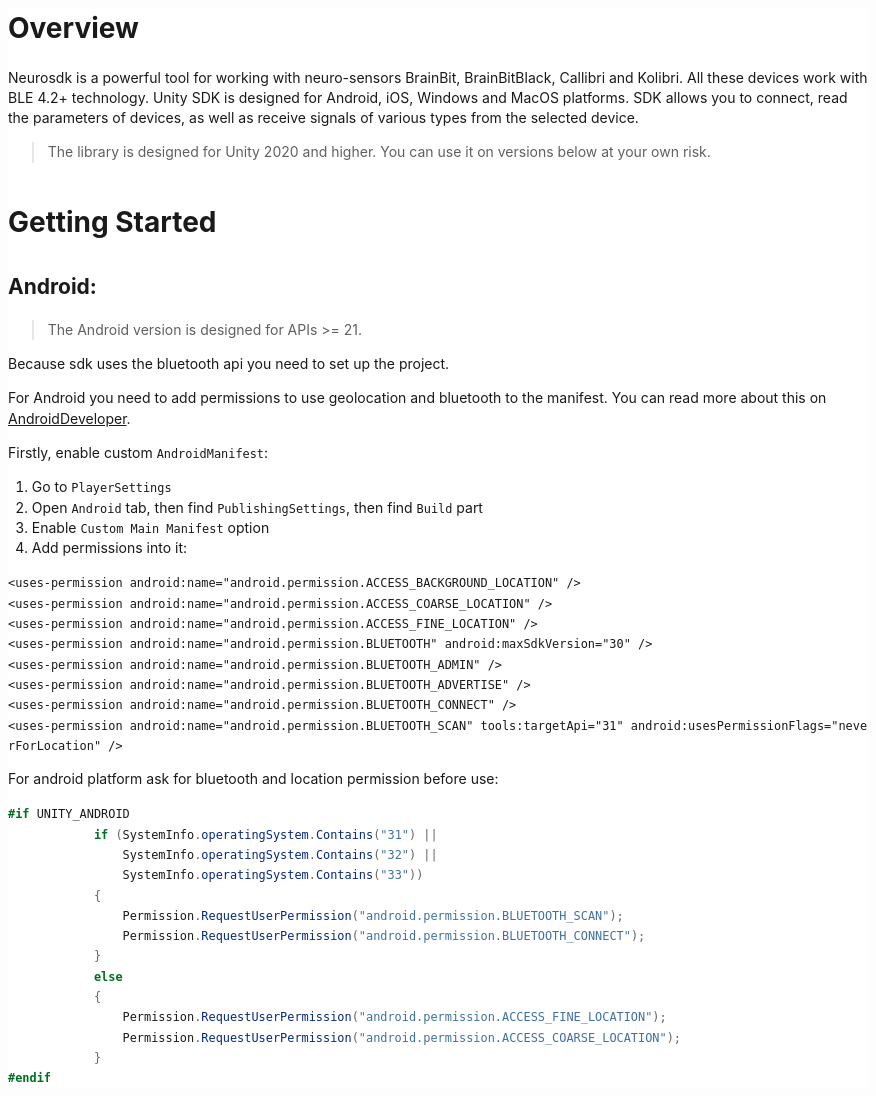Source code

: # Overview

Neurosdk is a powerful tool for working with neuro-sensors BrainBit, BrainBitBlack, Callibri and Kolibri. All these devices work with BLE 4.2+ technology. Unity SDK is designed for Android, iOS, Windows and MacOS platforms. SDK allows you to connect, read the parameters of devices, as well as receive signals of various types from the selected device. 

> The library is designed for Unity 2020 and higher. You can use it on versions below at your own risk.

# Getting Started

## Android:

> The Android version is designed for APIs >= 21.

Because sdk uses the bluetooth api you need to set up the project. 

For Android you need to add permissions to use geolocation and bluetooth to the manifest. You can read more about this on [AndroidDeveloper](https://developer.android.com/guide/topics/connectivity/bluetooth/permissions).

Firstly, enable custom `AndroidManifest`:
1. Go to `PlayerSettings`
2. Open `Android` tab, then find `PublishingSettings`, then find `Build` part
3. Enable `Custom Main Manifest` option
4. Add permissions into it:

```
<uses-permission android:name="android.permission.ACCESS_BACKGROUND_LOCATION" />
<uses-permission android:name="android.permission.ACCESS_COARSE_LOCATION" />
<uses-permission android:name="android.permission.ACCESS_FINE_LOCATION" />
<uses-permission android:name="android.permission.BLUETOOTH" android:maxSdkVersion="30" />
<uses-permission android:name="android.permission.BLUETOOTH_ADMIN" />
<uses-permission android:name="android.permission.BLUETOOTH_ADVERTISE" />
<uses-permission android:name="android.permission.BLUETOOTH_CONNECT" />
<uses-permission android:name="android.permission.BLUETOOTH_SCAN" tools:targetApi="31" android:usesPermissionFlags="neverForLocation" />
```

For android platform ask for bluetooth and location permission before use:

```csharp
#if UNITY_ANDROID
            if (SystemInfo.operatingSystem.Contains("31") ||
                SystemInfo.operatingSystem.Contains("32") ||
                SystemInfo.operatingSystem.Contains("33"))
            {
                Permission.RequestUserPermission("android.permission.BLUETOOTH_SCAN");
                Permission.RequestUserPermission("android.permission.BLUETOOTH_CONNECT");
            }
            else
            {
                Permission.RequestUserPermission("android.permission.ACCESS_FINE_LOCATION");
                Permission.RequestUserPermission("android.permission.ACCESS_COARSE_LOCATION");
            }
#endif
```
■ ■ ■
WORK REQUIRED: Where the string "Contains" occurs in a line of the material above, copy the whole line.

RESULT OF THE EXERCISE:
            if (SystemInfo.operatingSystem.Contains("31") ||
                SystemInfo.operatingSystem.Contains("32") ||
                SystemInfo.operatingSystem.Contains("33"))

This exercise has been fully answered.